STEFAN THEV, “ghouls! zombies! skeletons!”
STEFAN THEV keeps some creepy company, and he’s not shy about it. THEV’s March single assembles an army of its titular creatures — ghouls, zombies, and skeletons — and uses them to put a mangled face to the demons that keep THEV up at night. As visions of corpses and “gone too soon” t-shirts pollute THEV’s mind, he quips in the background that “I’d get rid of ‘em… but I’d be lonely.” Back in the spring, we proclaimed “ghouls! zombies! skeletons!” was the “best thing you’ll hear this side of spooky season” — but frankly, THEV’s acerbic rock can kick the ass of any tired Halloween fodder, too.
Ant Thomas, “Opulence”
Ant Thomas’ “Opulence” doesn’t need to be a moment over 66 seconds. The closer for Thomas’ Privilege Pack EP stacks truths like a swift piece of slam poetry, speaking so poignantly that the Boston rapper doesn’t break a sweat. “We could be Breonna Taylor on any given night / And you gon’ get away / If your skin blue or white,” he raps with solemnity. But Thomas isn’t one to end his song — or his project — on a negative note, and he can flip the script on a moment’s notice. “It’s dark here,” he acknowledges in his final breath, before motivating his crew: “But we gon’ make it light.”
People meet. People fuck. People forget about each other until they’re awkwardly face to face again years down the line. It’s a tale as old as time, yet Viruette manage to make the story fresh again with a ripper of a debut single. The newcomers unravel a cautionary tale about entertaining old lovers, or what singer and guitarist Harry Bee explains as “how romantic and exciting self-destruction seems in youth.” In turn, “Viruette” proudly presents a one-band wrecking machine eager to recreate that kind of self-inflicted chaos.

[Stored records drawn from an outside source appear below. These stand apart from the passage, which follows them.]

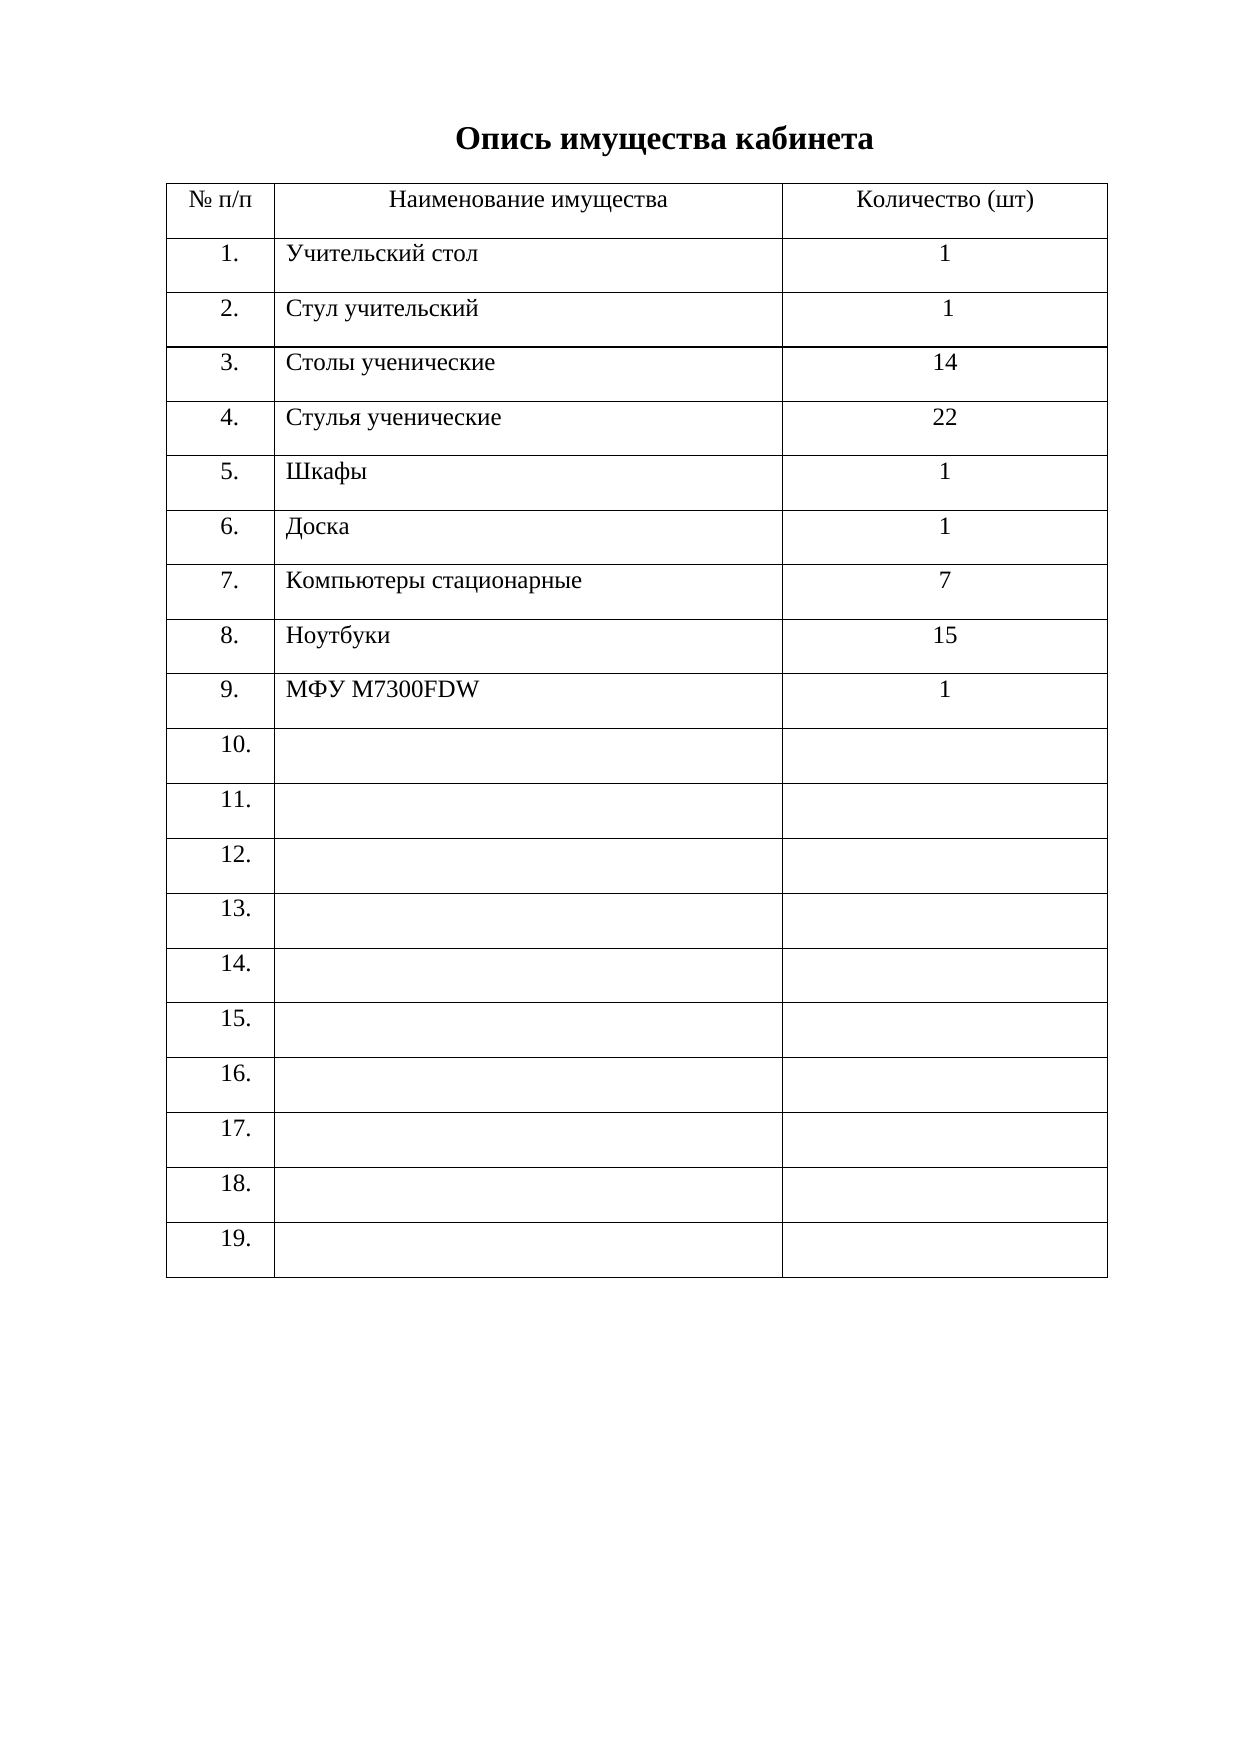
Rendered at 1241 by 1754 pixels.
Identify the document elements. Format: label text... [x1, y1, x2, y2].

table_cell Доска [275, 511, 782, 564]
text Опись имущества кабинета [177, 118, 1152, 156]
table_cell [167, 894, 274, 947]
table_cell 1 [783, 456, 1107, 510]
table_cell [275, 784, 782, 838]
table_cell [167, 729, 274, 783]
table_cell [783, 1223, 1107, 1277]
table_cell [783, 1003, 1107, 1057]
table_cell [275, 1058, 782, 1112]
table_header Количество (шт) [783, 184, 1107, 237]
table_cell 1 [783, 293, 1107, 346]
table_cell [167, 784, 274, 838]
table_cell [783, 784, 1107, 838]
table_cell Шкафы [275, 456, 782, 510]
table_cell [167, 402, 274, 455]
table_cell 7 [783, 565, 1107, 619]
table_cell [167, 674, 274, 728]
table_cell [275, 1168, 782, 1222]
table_cell [167, 839, 274, 892]
table_cell [783, 1113, 1107, 1167]
table_cell [783, 729, 1107, 783]
table_cell Ноутбуки [275, 620, 782, 673]
table_cell МФУ M7300FDW [275, 674, 782, 728]
table_cell [167, 1113, 274, 1167]
table_cell [167, 565, 274, 619]
table_cell 22 [783, 402, 1107, 455]
table_header № п/п [167, 184, 274, 237]
table_cell 1 [783, 239, 1107, 292]
table_cell Компьютеры стационарные [275, 565, 782, 619]
table_header Наименование имущества [275, 184, 782, 237]
table_cell [167, 293, 274, 346]
table_cell [783, 1168, 1107, 1222]
table_cell [783, 839, 1107, 892]
table_cell [275, 894, 782, 947]
table_cell 15 [783, 620, 1107, 673]
table_cell [167, 348, 274, 401]
table_cell [167, 456, 274, 510]
table_cell [275, 1223, 782, 1277]
table_cell [167, 239, 274, 292]
table_cell [275, 1003, 782, 1057]
table_cell [167, 511, 274, 564]
table_cell [275, 839, 782, 892]
table_cell 1 [783, 674, 1107, 728]
table_cell Стулья ученические [275, 402, 782, 455]
table_cell [167, 1168, 274, 1222]
table_cell [783, 949, 1107, 1002]
table_cell [167, 949, 274, 1002]
table_cell Учительский стол [275, 239, 782, 292]
table_cell 14 [783, 348, 1107, 401]
table_cell [275, 1113, 782, 1167]
table_cell Стул учительский [275, 293, 782, 346]
table_cell Столы ученические [275, 348, 782, 401]
table_cell [167, 1223, 274, 1277]
table_cell [167, 1003, 274, 1057]
table_cell [167, 620, 274, 673]
table_cell [275, 729, 782, 783]
table_cell [783, 894, 1107, 947]
table_cell [783, 1058, 1107, 1112]
table_cell [167, 1058, 274, 1112]
table_cell [275, 949, 782, 1002]
table_cell 1 [783, 511, 1107, 564]
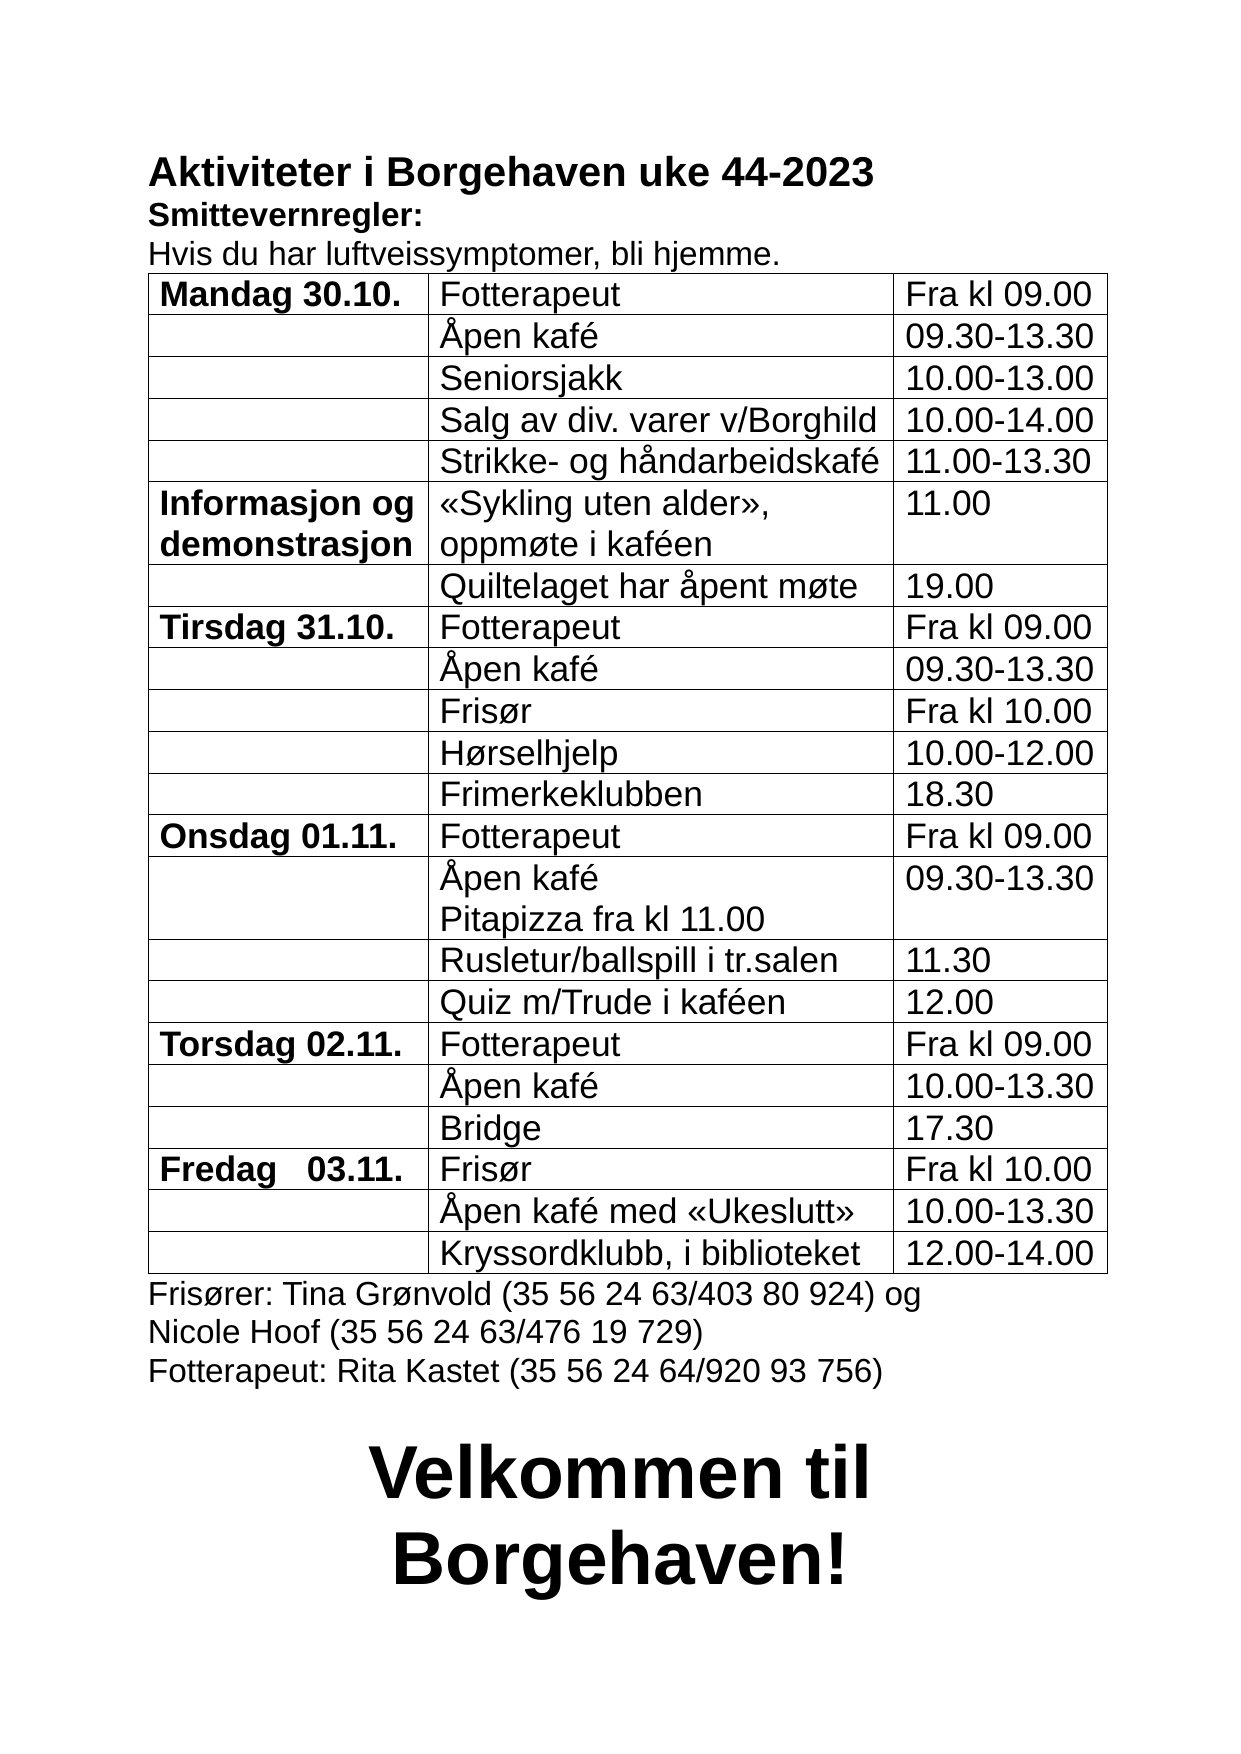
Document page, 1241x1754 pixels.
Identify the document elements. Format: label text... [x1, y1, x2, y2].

table_cell [149, 441, 428, 481]
table_cell Quiz m/Trude i kaféen [429, 981, 893, 1022]
table_cell Kryssordklubb, i biblioteket [429, 1232, 893, 1273]
table_cell 17.30 [894, 1107, 1107, 1147]
table_cell Seniorsjakk [429, 357, 893, 398]
table_cell Torsdag 02.11. [149, 1023, 428, 1064]
table_cell [149, 981, 428, 1022]
table_cell [149, 357, 428, 398]
table_cell Åpen kafé [429, 1065, 893, 1106]
table_cell Fra kl 09.00 [894, 1023, 1107, 1064]
table_cell [149, 940, 428, 980]
table_header Fotterapeut [429, 274, 893, 314]
table_cell [149, 857, 428, 939]
text Velkommen til Borgehaven! [148, 1428, 1093, 1600]
table_cell Tirsdag 31.10. [149, 607, 428, 647]
table_cell Quiltelaget har åpent møte [429, 565, 893, 606]
table_cell [149, 565, 428, 606]
table_cell [149, 690, 428, 731]
table_cell Salg av div. varer v/Borghild [429, 399, 893, 439]
table_cell 19.00 [894, 565, 1107, 606]
table_cell 10.00-12.00 [894, 732, 1107, 773]
table_cell [149, 732, 428, 773]
table_cell «Sykling uten alder», oppmøte i kaféen [429, 482, 893, 564]
table_cell 09.30-13.30 [894, 857, 1107, 939]
table_cell Fotterapeut [429, 815, 893, 856]
table_cell 09.30-13.30 [894, 315, 1107, 356]
table_cell 12.00-14.00 [894, 1232, 1107, 1273]
table_header Mandag 30.10. [149, 274, 428, 314]
table_cell Fra kl 09.00 [894, 815, 1107, 856]
table_cell 09.30-13.30 [894, 648, 1107, 689]
table_cell [149, 1065, 428, 1106]
table_cell 11.00 [894, 482, 1107, 564]
text Fotterapeut: Rita Kastet (35 56 24 64/920 93 756) [148, 1351, 1093, 1389]
table_cell Fotterapeut [429, 607, 893, 647]
table_cell [149, 648, 428, 689]
table_cell Hørselhjelp [429, 732, 893, 773]
table_cell Åpen kafé [429, 315, 893, 356]
table_cell [149, 399, 428, 439]
table_cell 10.00-14.00 [894, 399, 1107, 439]
table_cell Frisør [429, 690, 893, 731]
table_cell Strikke- og håndarbeidskafé [429, 441, 893, 481]
table_cell Frisør [429, 1149, 893, 1189]
table_cell Bridge [429, 1107, 893, 1147]
table_cell Onsdag 01.11. [149, 815, 428, 856]
table_cell Fra kl 09.00 [894, 607, 1107, 647]
table_cell Åpen kafé Pitapizza fra kl 11.00 [429, 857, 893, 939]
text Smittevernregler: [148, 196, 1093, 234]
table_cell [149, 1232, 428, 1273]
table_cell Frimerkeklubben [429, 774, 893, 814]
table_cell Fotterapeut [429, 1023, 893, 1064]
table_cell [149, 774, 428, 814]
table_cell 10.00-13.30 [894, 1065, 1107, 1106]
table_cell 10.00-13.00 [894, 357, 1107, 398]
table_cell Fredag 03.11. [149, 1149, 428, 1189]
table_cell Informasjon og demonstrasjon [149, 482, 428, 564]
text Hvis du har luftveissymptomer, bli hjemme. [148, 234, 1093, 272]
table_cell [149, 1107, 428, 1147]
table_cell Åpen kafé med «Ukeslutt» [429, 1190, 893, 1231]
table_cell Åpen kafé [429, 648, 893, 689]
table_cell 10.00-13.30 [894, 1190, 1107, 1231]
table_cell 11.00-13.30 [894, 441, 1107, 481]
table_cell [149, 1190, 428, 1231]
table_cell 12.00 [894, 981, 1107, 1022]
text Frisører: Tina Grønvold (35 56 24 63/403 80 924) og [148, 1274, 1093, 1312]
text Nicole Hoof (35 56 24 63/476 19 729) [148, 1312, 1093, 1351]
table_cell 11.30 [894, 940, 1107, 980]
table_cell 18.30 [894, 774, 1107, 814]
table_cell Rusletur/ballspill i tr.salen [429, 940, 893, 980]
table_cell Fra kl 10.00 [894, 1149, 1107, 1189]
table_cell [149, 315, 428, 356]
text Aktiviteter i Borgehaven uke 44-2023 [148, 148, 1093, 196]
table_header Fra kl 09.00 [894, 274, 1107, 314]
table_cell Fra kl 10.00 [894, 690, 1107, 731]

Yavin feat. Michael Christmas, “Dumb.”
Finally, a song for when you feel like a living, breathing version of clown applying makeup meme. As we’ve seen with his past pop confessionals, Yavin’s the strongest when he’s dishing on his weaknesses, and this single is no exception. Meet “Dumb.”, a whimsical dump-me-already anthem about not living up to a partner’s expectations. “I fall flat / You don’t deserve that,” he sings over a bouncy keyboard riff, not unlike the piano that carries DRAM and Lil Yachty’s jubilant 2016 bop “Broccoli.” Yavin’s tone is candid, but his backdrop is pure camp, zipping comedy and tragedy into the same kitschy clown suit. Playing dumb never sounded so clever.